Those are hyperbolic complaints. The law wouldn’t allow nurse practitioners to do anything they’re not already licensed to do. And its clear intent is to give nurses more flexibility when they’re integrated into a group of healthcare providers, with their work overseen by state regulators but not restricted by arbitrary doctor-to-nurse ratios or procedural rules. Such a move could help medical groups deliver care to more Californians and provide basic services at lower cost.

The drug bill (SB 598) by Sen. Jerry Hill (D-San Mateo) would lay the groundwork for the dispensation of biosimilar medications, which have yet to be introduced in the United States. Such complex biologic compounds — produced by living organisms, not chemical combinations — are designed to yield the same effects as brand-name biologic drugs, but they should cost significantly less to make.

Hill’s measure would allow pharmacists to substitute a less-expensive biosimilar for a branded drug without consulting the patient’s doctor if the Food and Drug Administration deemed the compounds interchangeable. That freedom to substitute is mandated by federal law. But until 2017, pharmacists would be required to notify the prescribing doctor within five days whether the brand-name biologic or the corresponding biosimilar was dispensed, something they don’t have to do for non-biologic drugs and their generic equivalents.

Supporters of the measure, including two big biotech companies and one generic drug maker, say the notification requirement would help doctors respond if a biosimilar caused an adverse reaction long after it was dispensed, as sometimes happens with biologic drugs. But the extra step could also cast a pall of suspicion over the new treatments, reducing the potential savings. And if the notification is so vital to safety, why require it for only a few years, and only in California?

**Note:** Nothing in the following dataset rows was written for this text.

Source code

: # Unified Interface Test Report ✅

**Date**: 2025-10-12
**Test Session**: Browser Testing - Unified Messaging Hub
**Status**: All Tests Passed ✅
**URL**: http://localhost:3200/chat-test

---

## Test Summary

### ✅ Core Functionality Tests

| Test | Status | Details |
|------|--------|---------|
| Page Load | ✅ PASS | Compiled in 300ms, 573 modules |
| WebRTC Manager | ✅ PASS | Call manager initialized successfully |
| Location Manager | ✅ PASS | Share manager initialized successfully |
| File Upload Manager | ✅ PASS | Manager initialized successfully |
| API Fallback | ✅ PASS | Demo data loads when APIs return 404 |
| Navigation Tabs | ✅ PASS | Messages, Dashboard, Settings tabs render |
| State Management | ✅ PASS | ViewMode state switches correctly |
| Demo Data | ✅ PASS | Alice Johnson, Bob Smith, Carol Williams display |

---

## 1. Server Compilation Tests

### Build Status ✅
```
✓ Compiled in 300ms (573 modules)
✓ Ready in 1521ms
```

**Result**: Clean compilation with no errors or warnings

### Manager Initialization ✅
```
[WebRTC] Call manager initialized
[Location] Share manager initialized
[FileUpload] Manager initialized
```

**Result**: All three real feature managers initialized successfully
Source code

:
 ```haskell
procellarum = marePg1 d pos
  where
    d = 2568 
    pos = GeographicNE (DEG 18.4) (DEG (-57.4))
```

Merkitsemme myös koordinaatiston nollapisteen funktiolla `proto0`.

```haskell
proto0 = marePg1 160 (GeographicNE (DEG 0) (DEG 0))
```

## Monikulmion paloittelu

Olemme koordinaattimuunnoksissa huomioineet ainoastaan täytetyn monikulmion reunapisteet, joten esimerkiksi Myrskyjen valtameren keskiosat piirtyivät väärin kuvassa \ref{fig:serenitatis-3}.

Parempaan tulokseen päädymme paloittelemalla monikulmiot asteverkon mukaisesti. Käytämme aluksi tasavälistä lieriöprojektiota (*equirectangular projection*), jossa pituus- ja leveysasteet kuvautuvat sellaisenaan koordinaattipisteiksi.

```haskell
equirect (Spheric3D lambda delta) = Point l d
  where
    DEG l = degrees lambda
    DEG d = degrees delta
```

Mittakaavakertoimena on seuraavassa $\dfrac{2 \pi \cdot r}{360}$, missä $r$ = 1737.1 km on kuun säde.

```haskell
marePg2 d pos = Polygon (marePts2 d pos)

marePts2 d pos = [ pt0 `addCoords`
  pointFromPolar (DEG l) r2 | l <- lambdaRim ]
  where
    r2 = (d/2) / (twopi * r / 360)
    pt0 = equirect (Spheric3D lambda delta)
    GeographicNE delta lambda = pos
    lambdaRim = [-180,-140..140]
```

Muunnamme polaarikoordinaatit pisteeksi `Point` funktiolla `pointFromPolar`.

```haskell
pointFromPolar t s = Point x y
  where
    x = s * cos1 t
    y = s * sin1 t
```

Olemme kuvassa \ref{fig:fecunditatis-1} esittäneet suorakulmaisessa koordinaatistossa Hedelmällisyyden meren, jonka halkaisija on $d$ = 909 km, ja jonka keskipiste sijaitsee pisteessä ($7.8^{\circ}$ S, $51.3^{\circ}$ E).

The FDA has yet to approve any biosimilars, let alone declare that one has met the stringent requirements set by Congress for interchangeability. And drug safety is the FDA’s strength, not Sacramento’s. If tracking substitutions is key to the safe use of biosimilars, such a requirement should be handed down from Washington. State lawmakers should resist the urge to get out in front of the FDA in a way that could undermine the goal they’re purportedly trying to achieve.